By Pascal Dennis
My old sensei, years ago, musing over a glass of bourbon.
"If team member involvement is high, Pascal-san, accidents, defects, lead time and cost are low. But if involvement is low..."
So it proved at our old Toyota plant. In fact, I proved it to myself through scatter plots and ANOVA.
(I long ago confessed to being a propeller-head)
Engaged employees is the Holy Grail in most endeavours.
The exception is, perhaps, monopolies or oligopolies, who for a time can run roughshod over their employees and customers.
But even "all-powerful" monopolies like the Soviet Union -- or the National Football League -- have their day of reckoning.

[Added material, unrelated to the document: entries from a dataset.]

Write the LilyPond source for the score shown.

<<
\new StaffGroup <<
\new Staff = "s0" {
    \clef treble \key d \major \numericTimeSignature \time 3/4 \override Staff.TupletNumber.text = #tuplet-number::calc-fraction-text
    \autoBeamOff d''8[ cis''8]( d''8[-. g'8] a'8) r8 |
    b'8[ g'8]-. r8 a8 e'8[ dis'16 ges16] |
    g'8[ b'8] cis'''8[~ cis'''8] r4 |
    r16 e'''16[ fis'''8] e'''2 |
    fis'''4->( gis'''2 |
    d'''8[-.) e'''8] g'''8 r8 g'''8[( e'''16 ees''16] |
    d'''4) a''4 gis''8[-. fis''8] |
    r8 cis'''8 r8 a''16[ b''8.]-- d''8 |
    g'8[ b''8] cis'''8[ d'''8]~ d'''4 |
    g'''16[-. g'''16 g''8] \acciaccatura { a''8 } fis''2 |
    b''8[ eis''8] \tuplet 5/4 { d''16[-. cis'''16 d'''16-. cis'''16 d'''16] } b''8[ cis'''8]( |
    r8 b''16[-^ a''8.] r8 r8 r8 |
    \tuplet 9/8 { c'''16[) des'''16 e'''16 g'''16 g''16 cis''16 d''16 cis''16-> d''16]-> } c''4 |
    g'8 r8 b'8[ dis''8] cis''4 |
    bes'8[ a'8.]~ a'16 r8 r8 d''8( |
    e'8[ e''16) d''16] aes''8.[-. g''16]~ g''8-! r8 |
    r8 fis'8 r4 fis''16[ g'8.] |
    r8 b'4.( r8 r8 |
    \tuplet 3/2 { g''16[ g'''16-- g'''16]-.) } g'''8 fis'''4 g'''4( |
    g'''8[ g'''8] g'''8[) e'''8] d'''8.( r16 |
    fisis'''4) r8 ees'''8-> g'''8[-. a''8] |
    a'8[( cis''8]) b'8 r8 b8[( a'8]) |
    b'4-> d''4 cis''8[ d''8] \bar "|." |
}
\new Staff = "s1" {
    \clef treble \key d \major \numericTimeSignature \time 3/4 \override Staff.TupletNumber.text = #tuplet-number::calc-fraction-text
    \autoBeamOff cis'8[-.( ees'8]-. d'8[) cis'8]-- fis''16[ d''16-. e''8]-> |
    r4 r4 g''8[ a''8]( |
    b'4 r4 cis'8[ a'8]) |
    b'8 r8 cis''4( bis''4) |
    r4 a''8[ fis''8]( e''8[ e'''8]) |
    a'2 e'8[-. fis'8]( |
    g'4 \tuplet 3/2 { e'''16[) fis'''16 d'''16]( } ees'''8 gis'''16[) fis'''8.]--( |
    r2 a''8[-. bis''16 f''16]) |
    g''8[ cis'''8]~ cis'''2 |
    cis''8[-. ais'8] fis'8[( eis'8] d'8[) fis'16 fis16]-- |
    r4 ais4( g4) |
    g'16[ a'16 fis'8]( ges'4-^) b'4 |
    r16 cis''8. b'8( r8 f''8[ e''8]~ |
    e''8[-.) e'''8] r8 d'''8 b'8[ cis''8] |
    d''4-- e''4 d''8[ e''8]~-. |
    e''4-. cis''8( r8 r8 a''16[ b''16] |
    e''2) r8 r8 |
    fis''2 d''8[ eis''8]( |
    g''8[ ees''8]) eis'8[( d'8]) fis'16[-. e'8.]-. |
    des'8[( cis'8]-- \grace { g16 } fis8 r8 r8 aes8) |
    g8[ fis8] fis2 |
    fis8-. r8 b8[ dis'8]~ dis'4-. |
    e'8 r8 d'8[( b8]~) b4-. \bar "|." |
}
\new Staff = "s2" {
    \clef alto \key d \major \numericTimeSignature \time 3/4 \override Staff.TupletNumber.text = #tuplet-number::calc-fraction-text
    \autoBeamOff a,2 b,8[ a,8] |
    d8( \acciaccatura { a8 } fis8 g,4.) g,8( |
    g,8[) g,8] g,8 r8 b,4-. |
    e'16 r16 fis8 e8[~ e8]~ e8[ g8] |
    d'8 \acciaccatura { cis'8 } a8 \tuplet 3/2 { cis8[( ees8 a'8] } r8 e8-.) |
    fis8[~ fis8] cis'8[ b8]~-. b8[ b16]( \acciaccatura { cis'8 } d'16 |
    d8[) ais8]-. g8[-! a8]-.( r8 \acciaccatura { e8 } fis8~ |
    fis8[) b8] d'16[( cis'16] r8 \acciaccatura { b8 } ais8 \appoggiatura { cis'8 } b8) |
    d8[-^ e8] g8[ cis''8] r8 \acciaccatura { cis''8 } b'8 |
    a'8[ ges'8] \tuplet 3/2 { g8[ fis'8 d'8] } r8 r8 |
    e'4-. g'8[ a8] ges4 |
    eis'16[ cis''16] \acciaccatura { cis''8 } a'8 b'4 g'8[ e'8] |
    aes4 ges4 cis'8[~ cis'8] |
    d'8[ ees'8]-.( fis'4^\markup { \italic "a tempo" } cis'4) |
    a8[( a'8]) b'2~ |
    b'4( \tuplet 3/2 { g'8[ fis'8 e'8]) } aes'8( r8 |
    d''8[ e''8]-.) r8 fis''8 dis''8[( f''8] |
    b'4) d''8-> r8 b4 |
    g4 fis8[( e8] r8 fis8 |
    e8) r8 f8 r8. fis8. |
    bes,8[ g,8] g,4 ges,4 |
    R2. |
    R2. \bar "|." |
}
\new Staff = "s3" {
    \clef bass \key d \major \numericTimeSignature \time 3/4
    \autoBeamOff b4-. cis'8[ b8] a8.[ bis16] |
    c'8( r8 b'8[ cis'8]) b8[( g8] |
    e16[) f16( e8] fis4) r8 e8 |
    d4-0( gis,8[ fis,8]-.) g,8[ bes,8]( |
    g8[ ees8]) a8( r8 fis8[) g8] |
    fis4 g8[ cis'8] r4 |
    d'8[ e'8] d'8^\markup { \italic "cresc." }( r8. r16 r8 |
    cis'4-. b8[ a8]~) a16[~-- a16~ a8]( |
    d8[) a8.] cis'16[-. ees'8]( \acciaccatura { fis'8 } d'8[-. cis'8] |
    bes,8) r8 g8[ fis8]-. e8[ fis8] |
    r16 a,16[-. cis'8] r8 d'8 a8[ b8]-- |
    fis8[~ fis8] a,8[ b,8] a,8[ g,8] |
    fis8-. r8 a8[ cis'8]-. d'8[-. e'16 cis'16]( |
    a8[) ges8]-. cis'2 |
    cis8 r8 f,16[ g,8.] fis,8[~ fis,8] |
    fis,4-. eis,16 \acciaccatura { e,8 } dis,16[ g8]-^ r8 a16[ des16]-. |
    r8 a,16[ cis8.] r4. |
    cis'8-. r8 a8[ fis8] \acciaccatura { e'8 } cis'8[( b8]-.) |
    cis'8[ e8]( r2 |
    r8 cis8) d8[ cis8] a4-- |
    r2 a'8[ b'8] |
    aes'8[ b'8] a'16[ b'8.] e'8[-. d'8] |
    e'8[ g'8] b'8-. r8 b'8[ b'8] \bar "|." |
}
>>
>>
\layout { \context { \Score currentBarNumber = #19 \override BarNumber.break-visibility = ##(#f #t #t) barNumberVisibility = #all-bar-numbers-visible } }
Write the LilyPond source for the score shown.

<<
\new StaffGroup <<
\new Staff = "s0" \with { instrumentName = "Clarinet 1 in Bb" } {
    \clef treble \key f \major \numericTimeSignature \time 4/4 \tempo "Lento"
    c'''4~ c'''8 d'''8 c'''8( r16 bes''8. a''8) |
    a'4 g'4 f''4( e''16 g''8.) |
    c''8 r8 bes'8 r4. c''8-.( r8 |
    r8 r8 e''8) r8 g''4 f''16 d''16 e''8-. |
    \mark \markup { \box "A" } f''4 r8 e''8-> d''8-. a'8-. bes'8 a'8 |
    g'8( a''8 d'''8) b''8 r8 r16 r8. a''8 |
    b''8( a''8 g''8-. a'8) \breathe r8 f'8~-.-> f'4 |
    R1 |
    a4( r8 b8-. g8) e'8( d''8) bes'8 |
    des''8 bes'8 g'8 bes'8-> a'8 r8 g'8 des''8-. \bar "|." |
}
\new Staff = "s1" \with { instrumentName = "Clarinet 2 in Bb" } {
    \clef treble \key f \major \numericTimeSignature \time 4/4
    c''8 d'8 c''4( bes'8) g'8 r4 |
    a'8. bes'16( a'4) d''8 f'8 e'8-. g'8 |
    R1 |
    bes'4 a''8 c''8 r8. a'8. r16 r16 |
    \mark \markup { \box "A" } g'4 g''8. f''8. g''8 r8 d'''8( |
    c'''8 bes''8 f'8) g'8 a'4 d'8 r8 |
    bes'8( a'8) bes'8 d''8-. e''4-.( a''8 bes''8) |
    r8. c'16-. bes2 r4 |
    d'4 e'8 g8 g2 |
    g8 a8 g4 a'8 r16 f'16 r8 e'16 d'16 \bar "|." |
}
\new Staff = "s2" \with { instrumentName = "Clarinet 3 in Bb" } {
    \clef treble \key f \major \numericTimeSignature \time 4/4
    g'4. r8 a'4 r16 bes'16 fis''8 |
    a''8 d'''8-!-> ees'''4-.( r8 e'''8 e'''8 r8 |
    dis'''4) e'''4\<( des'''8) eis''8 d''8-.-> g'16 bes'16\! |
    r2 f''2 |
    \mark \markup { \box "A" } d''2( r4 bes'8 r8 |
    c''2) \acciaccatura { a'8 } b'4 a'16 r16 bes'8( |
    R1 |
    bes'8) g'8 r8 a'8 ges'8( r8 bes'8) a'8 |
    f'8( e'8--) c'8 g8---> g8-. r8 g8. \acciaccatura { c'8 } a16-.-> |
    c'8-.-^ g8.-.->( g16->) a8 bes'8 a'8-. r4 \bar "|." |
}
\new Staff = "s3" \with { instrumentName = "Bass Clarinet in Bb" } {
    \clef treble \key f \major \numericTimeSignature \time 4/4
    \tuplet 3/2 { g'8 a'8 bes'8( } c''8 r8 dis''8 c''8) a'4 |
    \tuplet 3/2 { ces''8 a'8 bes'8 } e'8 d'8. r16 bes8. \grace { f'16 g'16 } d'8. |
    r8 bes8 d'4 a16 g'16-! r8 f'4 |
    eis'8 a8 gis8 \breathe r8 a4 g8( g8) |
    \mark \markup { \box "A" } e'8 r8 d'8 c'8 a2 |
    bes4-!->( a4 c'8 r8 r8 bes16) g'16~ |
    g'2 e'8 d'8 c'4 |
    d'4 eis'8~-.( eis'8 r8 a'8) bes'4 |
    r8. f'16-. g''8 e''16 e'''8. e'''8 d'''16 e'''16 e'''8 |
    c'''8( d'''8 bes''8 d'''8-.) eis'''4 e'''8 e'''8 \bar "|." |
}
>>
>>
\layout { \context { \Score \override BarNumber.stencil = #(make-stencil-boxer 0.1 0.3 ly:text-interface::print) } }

(A generation ago Major League Baseball was as dominant as the NFL is today.)
In any event, if we accept my sensei's premise, Job One of the leader is engaging team members.
Or, as my sensei put it, "How will you motivate team members, Pascal-san?"
I've been mulling that one over for decades.
Purists may cavil: "Leaders cannot motivate, only de-motivate."
I grant their point but it makes little difference to the practicing leader.
Formulate the question as you will.
The leader's job is to bring to life the following ideal:
Everybody feels that this is "my process, machine, team, production line, site, product, customer."
Everybody is fully alive and connected to everybody else.
To paraphrase W.B. Yeats, the best are full of passionate resolve.